We reached Santiago around noon and I was surprised how big the town actually was. We walked for a few kilometres before we reached the Cathedral, too late to see the the Botafumeiro though. The square in front of the cathedral was full with people – taking photos, laughing, sitting/lying on the ground, thinking, speaking, greeting, hugging. The cathedral itself was splendid in its style, details and size. Santiago was bursting with life – pilgrims, students (there is a university), tourists, locals. Very lively atmosphere, with gorgeous architecture and cozy, narrow streets. Lots of bars, restaurants, all sorts of places where you can sit and enjoy life. I was desperate to leave my rucksack somewhere, anywhere, change my clothes and soak in the sun. So much impatience! Probably that is why I had to wait a few more hours, lesson taught, whether learnt – still to be determined.
So first we went to the Pilgrim’s Office in Santiago in order to present our credentials and receive our Compostelas. We waited in line for at least half an hour, maybe even more, the queue was almost on the street, covering all the inner yard and climbing the stairs. Waiting patiently in line I overheard a conversation right behind me about a pilgrim bitten by bedbugs in Santiago. Up until this point we had not had any encounters with these notorious creatures and I preferred our relationship to stay exactly this way – from distance.
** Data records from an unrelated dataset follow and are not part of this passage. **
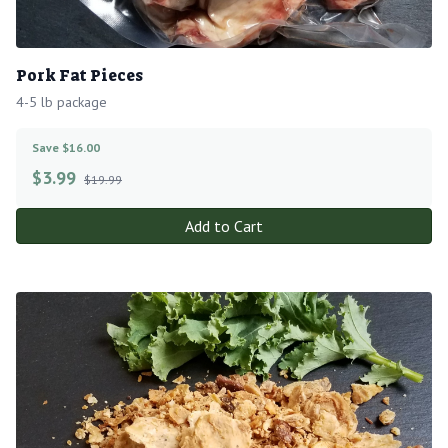
Pork Fat Pieces
4-5 lb package
Save $16.00
$
3.99
$19.99
Add to Cart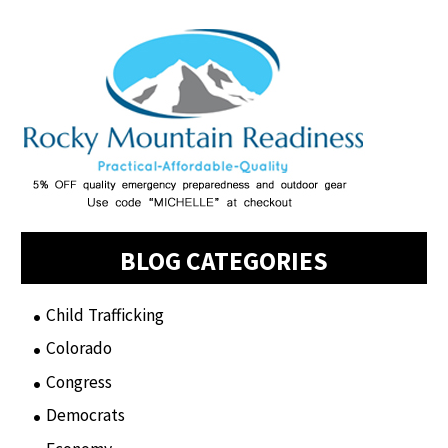
BLOG CATEGORIES
Child Trafficking
(1)
Colorado
(2)
Congress
(3)
Democrats
(21)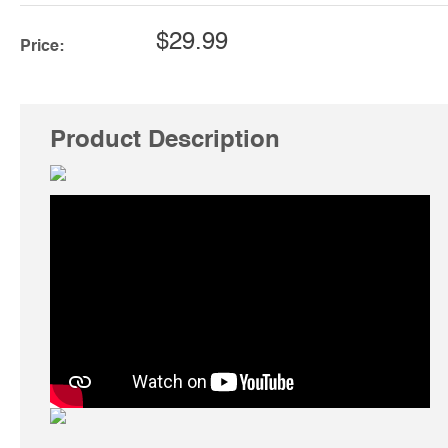
$29.99
Price:
Product Description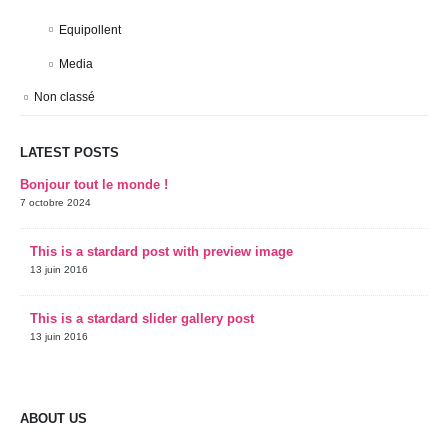
Equipollent
Media
Non classé
LATEST POSTS
Bonjour tout le monde !
7 octobre 2024
This is a stardard post with preview image
13 juin 2016
This is a stardard slider gallery post
13 juin 2016
ABOUT US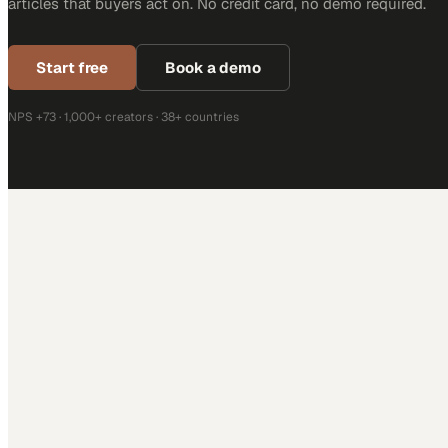
articles that buyers act on. No credit card, no demo required.
Start free
Book a demo
NPS +73 · 1,000+ creators · 38+ countries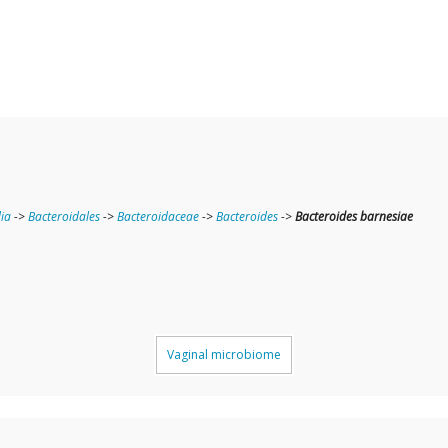
ia
->
Bacteroidales
->
Bacteroidaceae
->
Bacteroides
->
Bacteroides barnesiae
Vaginal microbiome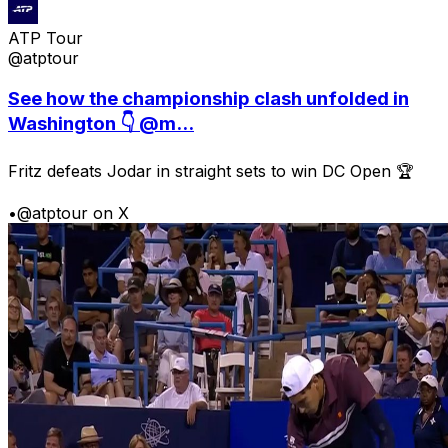
ATP Tour
@atptour
See how the championship clash unfolded in
Washington 👇 @m...
Fritz defeats Jodar in straight sets to win DC Open 🏆
•
@atptour on X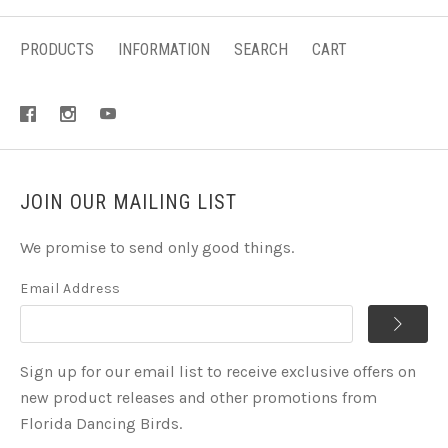
PRODUCTS
INFORMATION
SEARCH
CART
JOIN OUR MAILING LIST
We promise to send only good things.
Email Address
Sign up for our email list to receive exclusive offers on
new product releases and other promotions from
Florida Dancing Birds.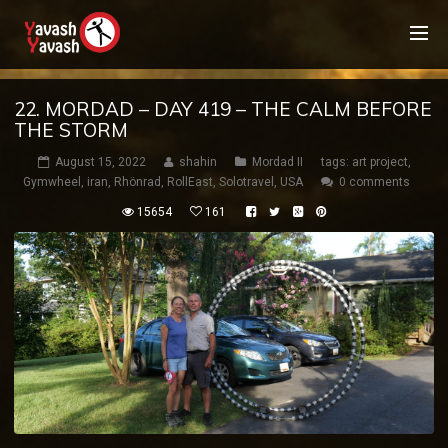
22. MORDAD – DAY 419 – THE CALM BEFORE
THE STORM
August 15, 2022
shahin
Mordad II
tags:
art project
,
Gymwheel
,
iran
,
Rhönrad
,
RollEast
,
Solotravel
,
USA
0 comments
15654
161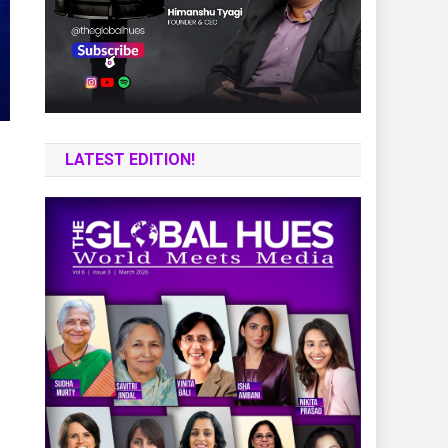
LATEST EDITION!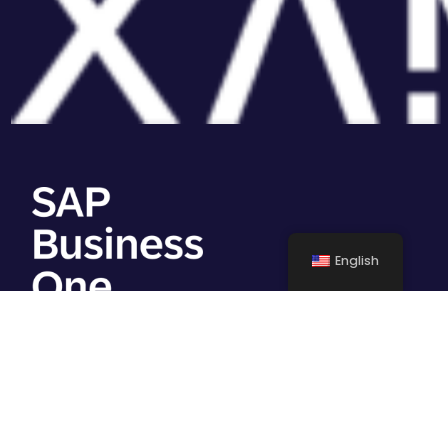
English
Work with us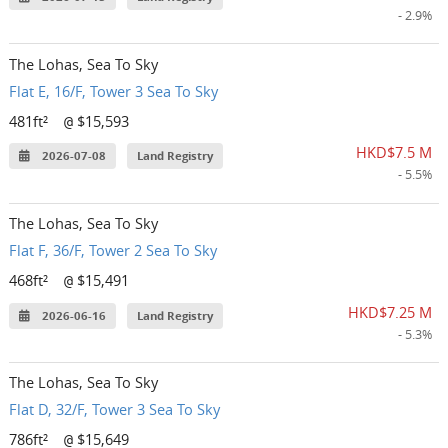
- 2.9%
The Lohas, Sea To Sky
Flat E, 16/F, Tower 3 Sea To Sky
481ft²
$15,593
@
HKD$7.5 M
2026-07-08
Land Registry
- 5.5%
The Lohas, Sea To Sky
Flat F, 36/F, Tower 2 Sea To Sky
468ft²
$15,491
@
HKD$7.25 M
2026-06-16
Land Registry
- 5.3%
The Lohas, Sea To Sky
Flat D, 32/F, Tower 3 Sea To Sky
786ft²
$15,649
@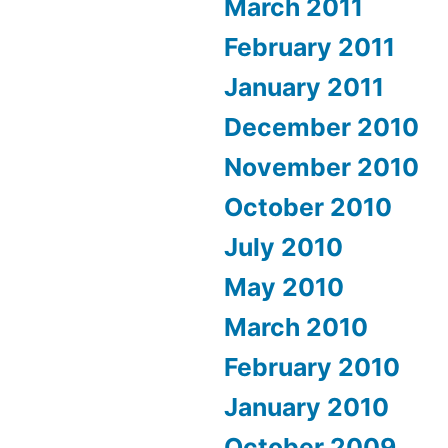
March 2011
February 2011
January 2011
December 2010
November 2010
October 2010
July 2010
May 2010
March 2010
February 2010
January 2010
October 2009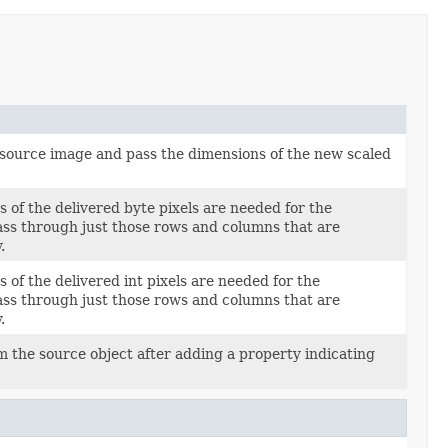
 source image and pass the dimensions of the new scaled
of the delivered byte pixels are needed for the
ass through just those rows and columns that are
.
of the delivered int pixels are needed for the
ass through just those rows and columns that are
.
m the source object after adding a property indicating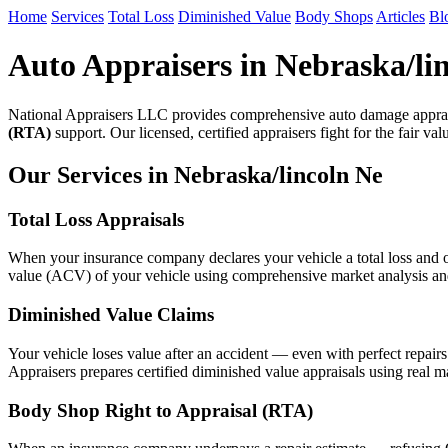
Home
Services
Total Loss
Diminished Value
Body Shops
Articles
Bl
Auto Appraisers in Nebraska/li
National Appraisers LLC provides comprehensive auto damage apprais
(RTA)
support. Our licensed, certified appraisers fight for the fair va
Our Services in Nebraska/lincoln Ne
Total Loss Appraisals
When your insurance company declares your vehicle a total loss and of
value (ACV) of your vehicle using comprehensive market analysis and n
Diminished Value Claims
Your vehicle loses value after an accident — even with perfect repair
Appraisers prepares certified diminished value appraisals using real m
Body Shop Right to Appraisal (RTA)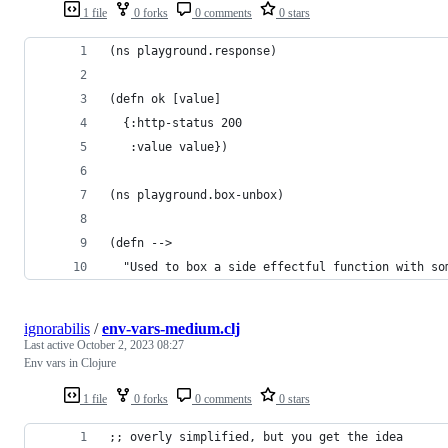
1 file
0 forks
0 comments
0 stars
(ns playground.response)
(defn ok [value]
  {:http-status 200
   :value value})
(ns playground.box-unbox)
(defn -->
  "Used to box a side effectful function with so
ignorabilis
/
env-vars-medium.clj
Last active
October 2, 2023 08:27
Env vars in Clojure
1 file
0 forks
0 comments
0 stars
;; overly simplified, but you get the idea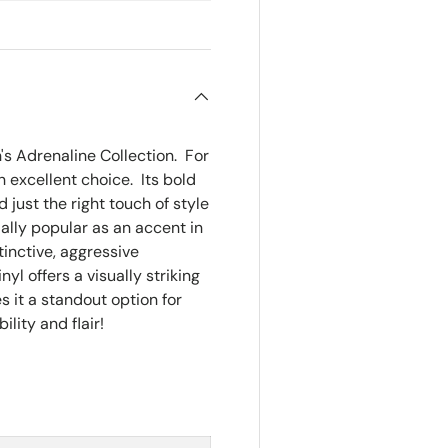
Size:
Appro
n's Adrenaline Collection. For
an excellent choice. Its bold
just the right touch of style
cially popular as an accent in
tinctive, aggressive
yl offers a visually striking
es it a standout option for
lity and flair!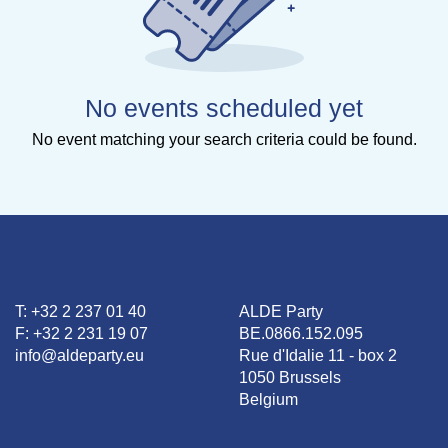
No events scheduled yet
No event matching your search criteria could be found.
T: +32 2 237 01 40
ALDE Party
F: +32 2 231 19 07
BE.0866.152.095
info@aldeparty.eu
Rue d'Idalie 11 - box 2
1050 Brussels
Belgium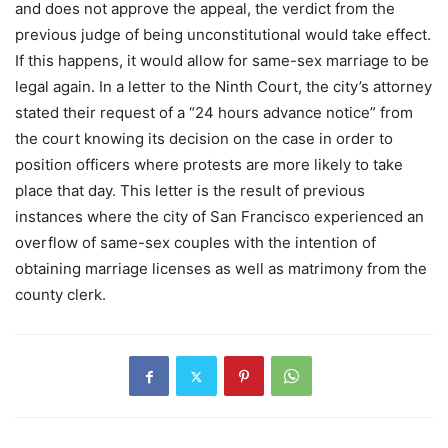
and does not approve the appeal, the verdict from the
previous judge of being unconstitutional would take effect.
If this happens, it would allow for same-sex marriage to be
legal again. In a letter to the Ninth Court, the city’s attorney
stated their request of a “24 hours advance notice” from
the court knowing its decision on the case in order to
position officers where protests are more likely to take
place that day. This letter is the result of previous
instances where the city of San Francisco experienced an
overflow of same-sex couples with the intention of
obtaining marriage licenses as well as matrimony from the
county clerk.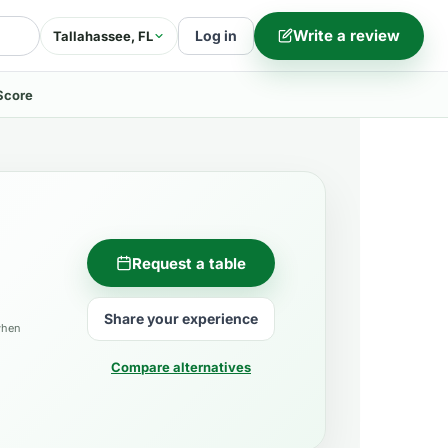
Write a review
Log in
Tallahassee, FL
Score
Request a table
Share your experience
when
Compare alternatives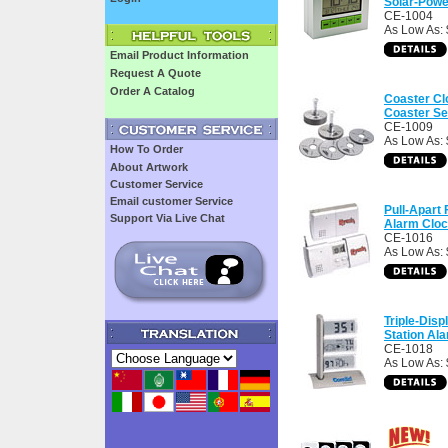
Solar-Powe
CE-1004
As Low As: 
Email Product Information
Request A Quote
Order A Catalog
Coaster Cl
Coaster Se
CE-1009
As Low As: 
How To Order
About Artwork
Customer Service
Email customer Service
Pull-Apart
Support Via Live Chat
Alarm Clo
CE-1016
As Low As: 
Triple-Dis
Station Al
CE-1018
As Low As: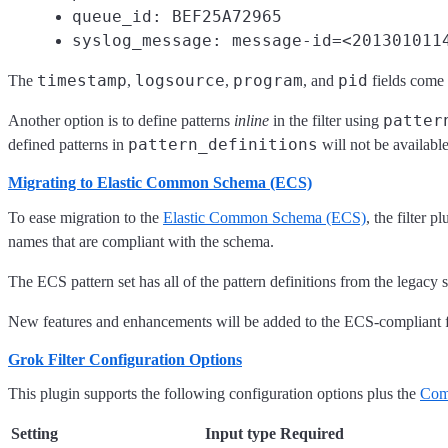
queue_id: BEF25A72965
syslog_message: message-id=<201301011
timestamp
logsource
program
pid
The
,
,
, and
fields come
patter
Another option is to define patterns
inline
in the filter using
pattern_definitions
defined patterns in
will not be available
Migrating to Elastic Common Schema (ECS)
To ease migration to the
Elastic Common Schema (ECS)
, the filter 
names that are compliant with the schema.
The ECS pattern set has all of the pattern definitions from the legacy 
New features and enhancements will be added to the ECS-compliant fil
Grok Filter Configuration Options
This plugin supports the following configuration options plus the
Com
Setting
Input type
Required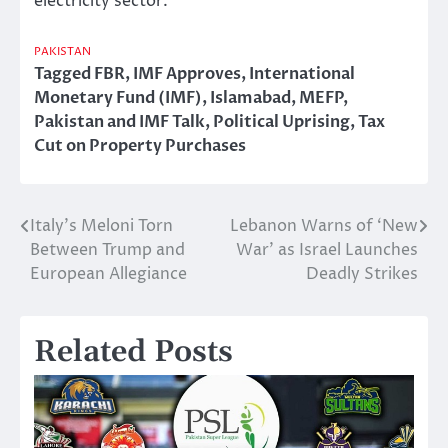
electricity sector.
PAKISTAN
Tagged
FBR
,
IMF Approves
,
International
Monetary Fund (IMF)
,
Islamabad
,
MEFP
,
Pakistan and IMF Talk
,
Political Uprising
,
Tax
Cut on Property Purchases
Italy’s Meloni Torn
Lebanon Warns of ‘New
Post
Between Trump and
War’ as Israel Launches
navigation
European Allegiance
Deadly Strikes
Related Posts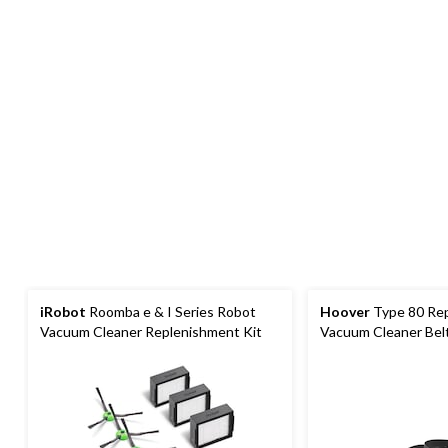
iRobot
Roomba e & I Series Robot
Hoover
Type 80 Re
Vacuum Cleaner Replenishment Kit
Vacuum Cleaner Belt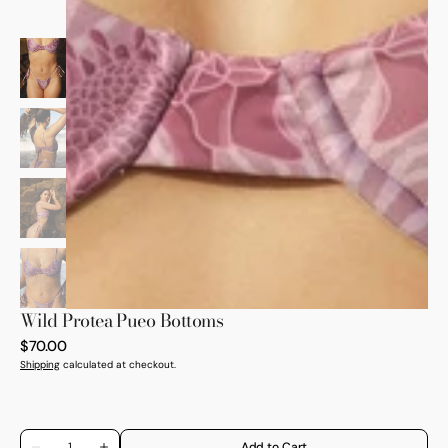
Open
media
1
in
gallery
view
Wild Protea Pueo Bottoms
Regular
$70.00
price
Shipping
calculated at checkout.
Quantity
Add to Cart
We took our Compostelas and continued on to look for the Tourist Office in order to get new Credentials for the remaining part to Finisterre, a map of Santiago de Compostela and hopefully a list with the albergues. Afterwards, we set on a quest for albrergues with free beds. The first one we walked in - The Last Stamp Albergue seemed pretty attractive (18 E/night), but we decided to give our search skills a chance and see whether we could find something more appealing. We could not…so half an hour later we were back and checking in. The place is definitely one that I’d recommend. It is stylish, clean, has lockers and the large room is divided by sliding doors in small sections of 4 two-storeyed beds, providing a feeling of privacy. No bedbugs. The location was all we could ask for – merely a 5-minute walk to the Cathedral and a view of the domes from the window (which was magnificent at sunset). The only drawback I can recall is that it got a little noisy at night as the nightlife was thriving down on the streets. In fact, many pilgrims book hotels in Santiago de Compostela and spend a couple of days in the town like proper tourists . Sounds like a pretty good idea to me.
We, however, had 3 more days of walking so went to bed earlier than most pilgrims in Santiago do (well later than usual anyway – we reached our beds at about midnight). But, considering the next day we had just a short section of about 22 kilometres, not crowded in the least, I was feeling really calm and relaxed and expected 3 easy days. I was only partially right.